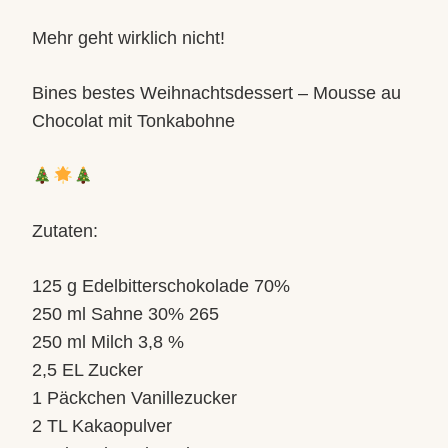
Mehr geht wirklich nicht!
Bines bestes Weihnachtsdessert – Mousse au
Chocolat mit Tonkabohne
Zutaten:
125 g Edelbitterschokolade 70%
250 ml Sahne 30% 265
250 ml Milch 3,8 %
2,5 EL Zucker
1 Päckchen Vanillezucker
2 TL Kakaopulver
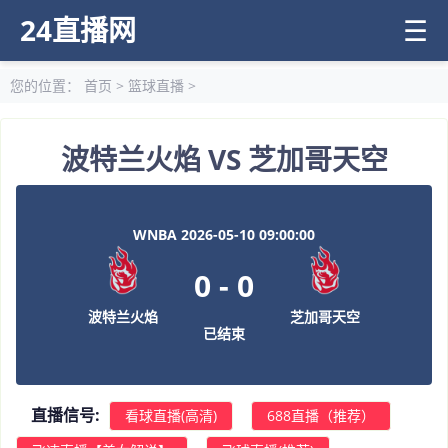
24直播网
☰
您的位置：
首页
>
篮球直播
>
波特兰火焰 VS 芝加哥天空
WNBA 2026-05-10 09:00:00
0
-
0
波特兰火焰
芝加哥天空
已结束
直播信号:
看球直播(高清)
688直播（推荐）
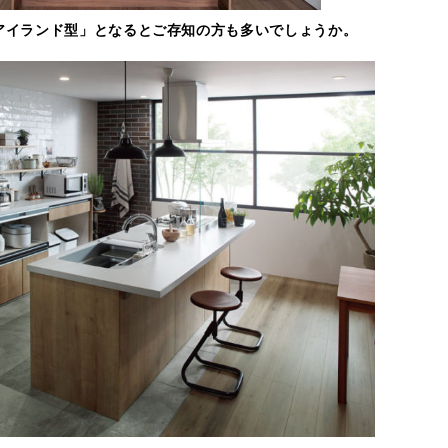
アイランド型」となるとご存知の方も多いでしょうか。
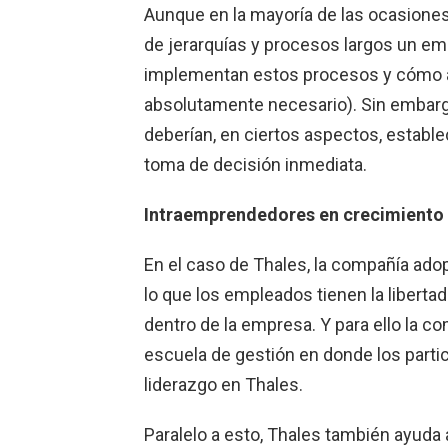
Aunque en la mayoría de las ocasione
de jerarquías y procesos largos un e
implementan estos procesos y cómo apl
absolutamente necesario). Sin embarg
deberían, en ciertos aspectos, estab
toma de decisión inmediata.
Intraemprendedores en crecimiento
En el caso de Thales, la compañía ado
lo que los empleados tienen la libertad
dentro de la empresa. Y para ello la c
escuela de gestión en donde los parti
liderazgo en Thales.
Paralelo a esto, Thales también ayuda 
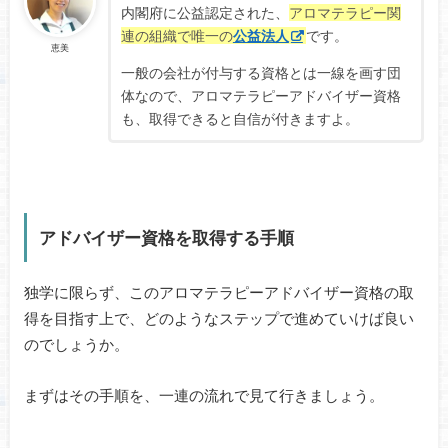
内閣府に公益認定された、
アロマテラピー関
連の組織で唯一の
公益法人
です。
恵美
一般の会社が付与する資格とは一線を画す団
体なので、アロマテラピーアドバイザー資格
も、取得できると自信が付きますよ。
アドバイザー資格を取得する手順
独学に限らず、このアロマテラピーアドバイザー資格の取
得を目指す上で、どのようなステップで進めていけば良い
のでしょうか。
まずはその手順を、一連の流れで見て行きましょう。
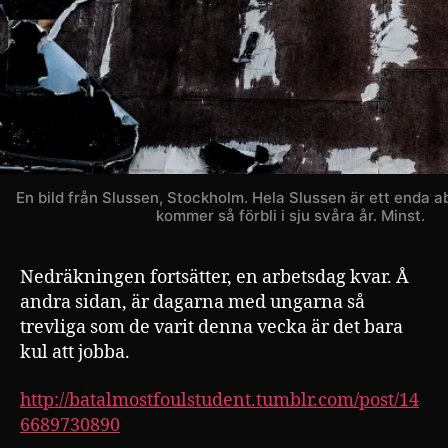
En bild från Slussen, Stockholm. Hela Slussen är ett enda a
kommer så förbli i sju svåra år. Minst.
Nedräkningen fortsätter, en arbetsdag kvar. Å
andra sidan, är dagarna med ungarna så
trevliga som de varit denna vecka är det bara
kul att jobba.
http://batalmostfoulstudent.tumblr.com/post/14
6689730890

Job
Starting at the line that contains "Aunque en la mayoría de las ocasione" and continuing through the last of the items, write the lines again with "Thales" changed to "Thales Group" everywhere and nothing else altered. Leave out the pictures.

Exercise answer
Aunque en la mayoría de las ocasione
de jerarquías y procesos largos un e
implementan estos procesos y cómo apl
absolutamente necesario). Sin embarg
deberían, en ciertos aspectos, estab
toma de decisión inmediata.
Intraemprendedores en crecimiento
En el caso de Thales Group, la compañía ado
lo que los empleados tienen la libertad
dentro de la empresa. Y para ello la c
escuela de gestión en donde los parti
liderazgo en Thales Group.
Paralelo a esto, Thales Group también ayuda 
内閣府に公益認定された、
アロマテラピー関
連の組織で唯一の
公益法人
です。
恵美
一般の会社が付与する資格とは一線を画す団
体なので、アロマテラピーアドバイザー資格
も、取得できると自信が付きますよ。
アドバイザー資格を取得する手順
独学に限らず、このアロマテラピーアドバイザー資格の取
得を目指す上で、どのようなステップで進めていけば良い
のでしょうか。
まずはその手順を、一連の流れで見て行きましょう。
En bild från Slussen, Stockholm. Hela Slussen är ett enda a
kommer så förbli i sju svåra år. Minst.
Nedräkningen fortsätter, en arbetsdag kvar. Å
andra sidan, är dagarna med ungarna så
trevliga som de varit denna vecka är det bara
kul att jobba.
http://batalmostfoulstudent.tumblr.com/post/14
6689730890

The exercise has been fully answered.